Le terme Schmidt-Rubin honore deux ingénieurs : Rudolf Schmidt, concepteur du système à culasse rectiligne, et Eduard Rubin, à l'origine de la balle chemisée de petit calibre et de la cartouche. La lignée débute avec le fusil 1889, dont dérivent le fusil long G11 et la carabine K11 (1911).
L'aventure commence en 1882, lorsque Rubin met au point la première balle chemisée de petit calibre capable de supporter de hautes vitesses ; en 1885, elle est associée à la première culasse rectiligne de Schmidt, et l'ensemble est adopté le 26 juin 1889. Le Modèle 1889 souffrait cependant d'une faiblesse : ses tenons de verrouillage placés à l'arrière du manchon de culasse. Dès la refonte de 1896, les ingénieurs Vogelsang et Rebholz les déplacent vers l'avant du manchon — disposition bien plus solide, dont héritera directement le K31.

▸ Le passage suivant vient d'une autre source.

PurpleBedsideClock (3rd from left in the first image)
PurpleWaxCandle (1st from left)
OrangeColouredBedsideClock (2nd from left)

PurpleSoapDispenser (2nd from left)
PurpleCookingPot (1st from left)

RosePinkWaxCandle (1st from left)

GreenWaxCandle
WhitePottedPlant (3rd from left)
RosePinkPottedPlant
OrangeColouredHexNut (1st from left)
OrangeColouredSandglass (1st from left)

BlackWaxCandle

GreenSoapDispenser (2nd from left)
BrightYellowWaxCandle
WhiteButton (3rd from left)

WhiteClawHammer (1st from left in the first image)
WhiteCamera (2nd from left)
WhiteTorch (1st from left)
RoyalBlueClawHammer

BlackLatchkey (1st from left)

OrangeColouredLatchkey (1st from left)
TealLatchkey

Sur le forum, les utilisateurs rappellent une nuance importante : le K31 n'est pas un simple K11 rallongé. Le cahier des charges visait à égaler la précision du long G11 dans une arme ramenée à ~1,10 m. C'est le raccourcissement de la culasse — dont les tenons de verrouillage sont rapprochés de l'avant du cylindre, au lieu d'être à l'arrière comme sur les modèles antérieurs — qui a permis d'y parvenir. À ce titre, le verrouillage avant du K31 ne date pas de 1931 : il remonte à la refonte de 1896, que le K31 reprend et perfectionne — d'où la remarque des puristes selon laquelle l'arme, couramment appelée « Schmidt-Rubin », repose sur une action sensiblement redessinée.
Par rapport à son aïeule, la carabine K11 possède un canon nettement plus court (d'une vingtaine de centimètres) et ne se prête pas, à l'origine, au montage d'un dioptre — raison pour laquelle on la rencontre moins sur les pas de tir.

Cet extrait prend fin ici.